To the south, in Jumilla, the message that this is a new world, not the New World, crops up, with a similar emphasis on this slice of Iberia being “undiscovered” and thus something of a blank slate. At Casa Castillo, winemaker José Maria Cerezo revealed: “Casa Castello is more traditionally minded when it comes to varietals, we flee from Cabernet and Petit Verdot, going for more Mediterranean varieties like Garnacha, Monastrell and Syrah.” Again, the aim is modern wines retaining a distinct a Spanish flavour.

“There are plenty of ‘international style wines’ but they are cheaper to make in the New World, so why bother?” she continues. “Special varieties are the way forward and the best we have is Monastrell. People say it’s not noble but with proper handling, cropping, controlling yields in the vineyards, it is a very good variety, making elegant, complex wines with minerality that works well with food.”

Another newcomer is Casa de la Ermita, an estate that has been growing grapes for 200 years, but built its own winery in 1999 to produce and bottle Jumilla and Yecla DO wines. “We believe a gap has developed in the market for quality wines from Jumilla and Yecla,” said Lorenzo Baños. “And in addition to regular varieties like Monastrell, we have developed an experimental plot with two to three rows of vines, each of 28 varieties, including Viognier (which is showing very well), Riesling, Tannat, Malbec and Petit Verdot.” Again, development funding has been made available via both the Murcia autonomia, into which these DOs fall, and central government.

Nearby, the small DO of Yecla is also flexing its muscles and pushing its independence as something far more than a better-than-average spot in a bulk wine region.

Like Casa de la Ermita, Bodegas Castaño already has a deserved international reputation, its 500ha producing 9% of the wines from this 6,000ha region. The mainstay is, and will remain, quality-driven Monastrell, with this modern bodegas exporting 85% of its wines. “There is a time and place for Monastrell and that place is here as it performs extremely well in the region having adapted to the climate and soils over time,” said Daniel Castaño. “But we also have experimental plots of Verdelho, Albariño, Chenin Blanc, Pinotage, Carmenere, Tannat, Cabernet Franc, Pinot Noir and others as there is still a lot to learn about other varieties that may well thrive here in Yecla.”
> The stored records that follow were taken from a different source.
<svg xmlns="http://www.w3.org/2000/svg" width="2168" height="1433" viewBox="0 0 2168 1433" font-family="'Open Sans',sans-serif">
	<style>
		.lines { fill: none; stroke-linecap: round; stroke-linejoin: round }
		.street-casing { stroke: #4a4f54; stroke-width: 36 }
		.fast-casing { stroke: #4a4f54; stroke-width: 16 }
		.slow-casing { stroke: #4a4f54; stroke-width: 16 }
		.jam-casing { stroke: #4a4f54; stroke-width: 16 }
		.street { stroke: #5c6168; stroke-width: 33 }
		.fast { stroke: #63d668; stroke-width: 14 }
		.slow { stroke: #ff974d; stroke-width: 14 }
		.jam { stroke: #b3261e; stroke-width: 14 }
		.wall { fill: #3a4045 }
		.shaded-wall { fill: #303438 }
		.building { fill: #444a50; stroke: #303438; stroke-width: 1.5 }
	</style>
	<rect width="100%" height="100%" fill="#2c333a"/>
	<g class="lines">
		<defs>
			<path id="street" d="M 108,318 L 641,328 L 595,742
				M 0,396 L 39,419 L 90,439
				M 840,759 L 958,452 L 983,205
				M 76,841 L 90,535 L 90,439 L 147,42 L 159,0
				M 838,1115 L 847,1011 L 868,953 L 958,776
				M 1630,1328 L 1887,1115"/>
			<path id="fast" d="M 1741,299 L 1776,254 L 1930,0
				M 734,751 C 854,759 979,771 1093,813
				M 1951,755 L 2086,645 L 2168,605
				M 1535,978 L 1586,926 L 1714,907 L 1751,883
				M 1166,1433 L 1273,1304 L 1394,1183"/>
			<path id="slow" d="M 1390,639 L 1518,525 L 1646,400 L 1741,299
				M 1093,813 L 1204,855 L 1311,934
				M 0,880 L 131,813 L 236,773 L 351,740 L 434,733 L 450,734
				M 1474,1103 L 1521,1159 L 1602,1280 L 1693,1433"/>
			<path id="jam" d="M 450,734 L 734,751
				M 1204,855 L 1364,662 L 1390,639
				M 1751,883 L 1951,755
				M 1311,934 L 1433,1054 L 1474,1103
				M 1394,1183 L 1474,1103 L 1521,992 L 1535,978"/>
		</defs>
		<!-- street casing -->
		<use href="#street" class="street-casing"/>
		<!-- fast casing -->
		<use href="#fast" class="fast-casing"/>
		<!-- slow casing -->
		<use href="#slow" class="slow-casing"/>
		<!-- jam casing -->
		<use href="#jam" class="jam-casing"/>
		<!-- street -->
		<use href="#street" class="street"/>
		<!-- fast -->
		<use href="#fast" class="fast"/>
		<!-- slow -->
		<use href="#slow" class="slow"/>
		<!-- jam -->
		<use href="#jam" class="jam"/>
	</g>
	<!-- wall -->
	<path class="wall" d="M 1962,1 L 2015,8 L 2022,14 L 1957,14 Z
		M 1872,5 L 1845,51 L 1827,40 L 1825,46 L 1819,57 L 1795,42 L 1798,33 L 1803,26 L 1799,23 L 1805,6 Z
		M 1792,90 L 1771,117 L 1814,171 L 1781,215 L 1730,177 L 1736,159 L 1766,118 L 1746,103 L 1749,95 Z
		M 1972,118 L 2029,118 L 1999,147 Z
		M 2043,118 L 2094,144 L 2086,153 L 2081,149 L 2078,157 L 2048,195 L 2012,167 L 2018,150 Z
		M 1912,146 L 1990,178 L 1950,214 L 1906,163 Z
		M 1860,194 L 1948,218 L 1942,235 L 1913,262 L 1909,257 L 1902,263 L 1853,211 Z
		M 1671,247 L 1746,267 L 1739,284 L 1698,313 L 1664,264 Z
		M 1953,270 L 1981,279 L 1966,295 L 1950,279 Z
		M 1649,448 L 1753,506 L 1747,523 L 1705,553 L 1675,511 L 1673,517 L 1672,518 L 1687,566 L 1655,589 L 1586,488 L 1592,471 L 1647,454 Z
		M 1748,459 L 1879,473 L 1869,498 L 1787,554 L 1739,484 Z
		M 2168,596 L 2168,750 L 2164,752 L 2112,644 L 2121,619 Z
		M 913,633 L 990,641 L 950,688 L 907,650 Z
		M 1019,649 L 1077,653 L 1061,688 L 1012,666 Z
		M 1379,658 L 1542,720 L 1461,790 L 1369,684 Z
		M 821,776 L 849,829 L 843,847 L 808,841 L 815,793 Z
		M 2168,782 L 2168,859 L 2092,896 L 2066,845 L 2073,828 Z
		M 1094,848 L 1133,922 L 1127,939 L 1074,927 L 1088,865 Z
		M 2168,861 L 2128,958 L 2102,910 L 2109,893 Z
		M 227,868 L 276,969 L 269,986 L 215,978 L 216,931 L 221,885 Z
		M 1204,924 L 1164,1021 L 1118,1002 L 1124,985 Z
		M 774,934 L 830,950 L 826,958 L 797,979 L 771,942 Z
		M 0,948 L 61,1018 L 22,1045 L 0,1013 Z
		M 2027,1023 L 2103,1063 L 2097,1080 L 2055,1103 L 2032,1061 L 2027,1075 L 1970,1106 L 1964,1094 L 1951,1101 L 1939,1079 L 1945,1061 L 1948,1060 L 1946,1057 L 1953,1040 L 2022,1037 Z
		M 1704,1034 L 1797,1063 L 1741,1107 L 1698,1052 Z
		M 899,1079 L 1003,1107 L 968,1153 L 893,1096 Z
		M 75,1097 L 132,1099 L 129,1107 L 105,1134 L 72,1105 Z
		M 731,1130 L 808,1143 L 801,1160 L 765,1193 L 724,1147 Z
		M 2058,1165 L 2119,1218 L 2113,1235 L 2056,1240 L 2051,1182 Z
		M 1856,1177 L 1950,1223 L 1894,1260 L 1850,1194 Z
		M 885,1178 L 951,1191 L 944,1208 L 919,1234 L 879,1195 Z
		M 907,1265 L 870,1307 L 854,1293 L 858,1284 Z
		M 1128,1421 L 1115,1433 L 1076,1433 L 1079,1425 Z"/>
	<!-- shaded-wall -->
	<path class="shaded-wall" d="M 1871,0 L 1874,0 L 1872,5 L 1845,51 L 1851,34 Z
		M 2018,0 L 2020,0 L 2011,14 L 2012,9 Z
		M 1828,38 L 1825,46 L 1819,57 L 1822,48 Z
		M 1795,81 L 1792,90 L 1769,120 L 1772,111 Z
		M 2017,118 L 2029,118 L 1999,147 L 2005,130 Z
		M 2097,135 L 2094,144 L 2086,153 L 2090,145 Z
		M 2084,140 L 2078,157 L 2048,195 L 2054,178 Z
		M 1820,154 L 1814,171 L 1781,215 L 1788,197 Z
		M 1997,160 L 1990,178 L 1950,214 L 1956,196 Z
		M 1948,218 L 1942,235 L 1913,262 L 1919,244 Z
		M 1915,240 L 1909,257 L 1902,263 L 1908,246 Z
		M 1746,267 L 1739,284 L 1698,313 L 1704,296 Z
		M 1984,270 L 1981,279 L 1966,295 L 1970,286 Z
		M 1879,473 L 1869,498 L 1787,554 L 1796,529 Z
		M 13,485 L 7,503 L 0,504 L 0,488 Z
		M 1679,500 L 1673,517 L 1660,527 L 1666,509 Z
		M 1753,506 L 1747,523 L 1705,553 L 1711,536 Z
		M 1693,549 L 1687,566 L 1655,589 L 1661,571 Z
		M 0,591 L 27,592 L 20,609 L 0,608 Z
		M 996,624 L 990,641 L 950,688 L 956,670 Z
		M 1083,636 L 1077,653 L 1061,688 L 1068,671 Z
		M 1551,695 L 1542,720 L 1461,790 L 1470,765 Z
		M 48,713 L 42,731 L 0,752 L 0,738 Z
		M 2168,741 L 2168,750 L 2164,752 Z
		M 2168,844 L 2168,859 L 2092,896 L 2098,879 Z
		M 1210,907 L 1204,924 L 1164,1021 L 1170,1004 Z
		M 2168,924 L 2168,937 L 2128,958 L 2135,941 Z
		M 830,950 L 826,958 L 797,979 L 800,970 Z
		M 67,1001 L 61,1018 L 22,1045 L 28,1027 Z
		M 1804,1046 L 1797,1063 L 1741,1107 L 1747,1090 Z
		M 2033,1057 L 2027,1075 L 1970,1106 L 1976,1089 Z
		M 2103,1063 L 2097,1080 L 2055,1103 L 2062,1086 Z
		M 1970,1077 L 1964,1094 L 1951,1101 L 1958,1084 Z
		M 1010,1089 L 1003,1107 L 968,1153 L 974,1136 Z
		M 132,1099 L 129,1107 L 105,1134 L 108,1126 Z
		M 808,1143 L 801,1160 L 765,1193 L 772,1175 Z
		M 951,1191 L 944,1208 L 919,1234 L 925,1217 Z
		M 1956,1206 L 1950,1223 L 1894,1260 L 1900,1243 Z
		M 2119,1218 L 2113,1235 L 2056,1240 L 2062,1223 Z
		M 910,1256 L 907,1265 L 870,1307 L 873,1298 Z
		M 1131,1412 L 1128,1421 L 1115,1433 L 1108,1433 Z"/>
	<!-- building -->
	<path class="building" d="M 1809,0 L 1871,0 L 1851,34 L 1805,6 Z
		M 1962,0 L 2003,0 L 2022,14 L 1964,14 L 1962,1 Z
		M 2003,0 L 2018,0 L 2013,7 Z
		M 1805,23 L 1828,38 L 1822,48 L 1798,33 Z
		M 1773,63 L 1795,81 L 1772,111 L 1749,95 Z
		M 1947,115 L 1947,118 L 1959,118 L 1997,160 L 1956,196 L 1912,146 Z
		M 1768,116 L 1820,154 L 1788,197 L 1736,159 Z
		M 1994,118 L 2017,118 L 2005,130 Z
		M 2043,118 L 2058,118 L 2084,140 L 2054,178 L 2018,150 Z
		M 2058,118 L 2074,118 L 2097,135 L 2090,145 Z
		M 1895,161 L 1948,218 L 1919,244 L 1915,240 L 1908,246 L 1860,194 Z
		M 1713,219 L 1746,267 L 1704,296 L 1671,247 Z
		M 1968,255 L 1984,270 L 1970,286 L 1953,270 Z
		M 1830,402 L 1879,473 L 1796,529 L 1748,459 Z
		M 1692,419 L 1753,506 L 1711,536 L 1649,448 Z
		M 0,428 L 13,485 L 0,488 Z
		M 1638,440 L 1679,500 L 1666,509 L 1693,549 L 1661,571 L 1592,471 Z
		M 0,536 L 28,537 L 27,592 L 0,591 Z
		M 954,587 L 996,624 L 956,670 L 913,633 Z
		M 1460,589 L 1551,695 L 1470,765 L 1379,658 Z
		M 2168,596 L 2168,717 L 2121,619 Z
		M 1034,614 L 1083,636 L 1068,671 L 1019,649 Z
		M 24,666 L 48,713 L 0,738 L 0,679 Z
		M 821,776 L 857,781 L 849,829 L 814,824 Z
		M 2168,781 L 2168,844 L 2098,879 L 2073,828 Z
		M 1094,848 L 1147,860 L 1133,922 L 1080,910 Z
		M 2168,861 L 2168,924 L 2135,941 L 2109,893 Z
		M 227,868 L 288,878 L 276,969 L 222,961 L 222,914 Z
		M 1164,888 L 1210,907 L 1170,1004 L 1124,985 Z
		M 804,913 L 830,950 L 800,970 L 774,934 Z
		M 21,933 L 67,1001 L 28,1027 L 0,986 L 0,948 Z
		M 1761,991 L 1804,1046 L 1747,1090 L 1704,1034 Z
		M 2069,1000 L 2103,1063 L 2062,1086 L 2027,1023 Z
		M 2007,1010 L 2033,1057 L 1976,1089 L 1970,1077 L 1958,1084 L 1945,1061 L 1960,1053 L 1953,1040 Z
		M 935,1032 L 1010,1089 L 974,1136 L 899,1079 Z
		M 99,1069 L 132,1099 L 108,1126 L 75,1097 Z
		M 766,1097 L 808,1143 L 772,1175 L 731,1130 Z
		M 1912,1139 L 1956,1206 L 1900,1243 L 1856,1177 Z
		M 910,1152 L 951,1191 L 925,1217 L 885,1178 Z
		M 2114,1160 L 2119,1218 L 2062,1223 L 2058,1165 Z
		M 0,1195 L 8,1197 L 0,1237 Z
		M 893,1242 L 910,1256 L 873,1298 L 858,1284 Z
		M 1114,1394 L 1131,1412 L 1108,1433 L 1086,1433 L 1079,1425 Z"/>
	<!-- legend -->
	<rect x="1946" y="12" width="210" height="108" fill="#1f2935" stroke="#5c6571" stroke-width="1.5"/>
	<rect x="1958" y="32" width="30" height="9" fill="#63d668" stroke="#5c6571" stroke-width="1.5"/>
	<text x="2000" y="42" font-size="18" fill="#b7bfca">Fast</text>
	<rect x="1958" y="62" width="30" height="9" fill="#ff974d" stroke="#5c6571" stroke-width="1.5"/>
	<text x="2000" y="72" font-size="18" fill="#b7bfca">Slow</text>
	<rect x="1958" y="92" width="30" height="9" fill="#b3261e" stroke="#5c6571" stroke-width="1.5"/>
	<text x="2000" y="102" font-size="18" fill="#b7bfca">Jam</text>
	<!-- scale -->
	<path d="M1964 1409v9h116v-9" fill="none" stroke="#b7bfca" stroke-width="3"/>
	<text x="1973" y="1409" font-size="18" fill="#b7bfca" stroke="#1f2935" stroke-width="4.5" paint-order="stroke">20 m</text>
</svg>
As with Jumilla and Utiel-Requena, once the established quality producers provide the impetus, others feel emboldened to take the plunge. Barahonda is a spanking new bodega, owned by three generations of the same family, with 240ha and access to a further 1,500ha of fruit, located just outside Yecla. Again, Monastrell rules the roost, with a new release of four identically vinified wines from four different terroirs clearly revealing the high-end ambitions of this winery. In addition, the undisclosed sum to build the facilities, which also includes a state-of-the-art public tasting area and excellent modern Spanish restaurant, represent major confidence in Yecla’s ongoing rise.

It’s happening at grass roots level here, too, with the Yecla Cooperative, La Purísima, representing 700 members, 3,200ha of vines and producing 60% of the DO’s wines, now chasing the baton of quality and lucrative exports. “We have no UK agent yet but we are building both the wines and a programme to export,” confirmed winemaker Daniel Gimenez. Production is 92% red, 3% rose and 5% white, with Monastrell, Tempranillo and Syrah, plus Sauvignon Blanc, Macebeo and Airen the major varieties. On tasting evidence, the mean quality is high.

The Levant, and especially its leading DO’s of Utiel-Requena, Jumilla and Yecla, is certainly a place to watch as Spain’s quality wine map continues to develop and unfold. As Gandia’s Burgess puts it: “The future for Spain has to be at the mid-to-higher end, with regional identity hand-selling modern wines.”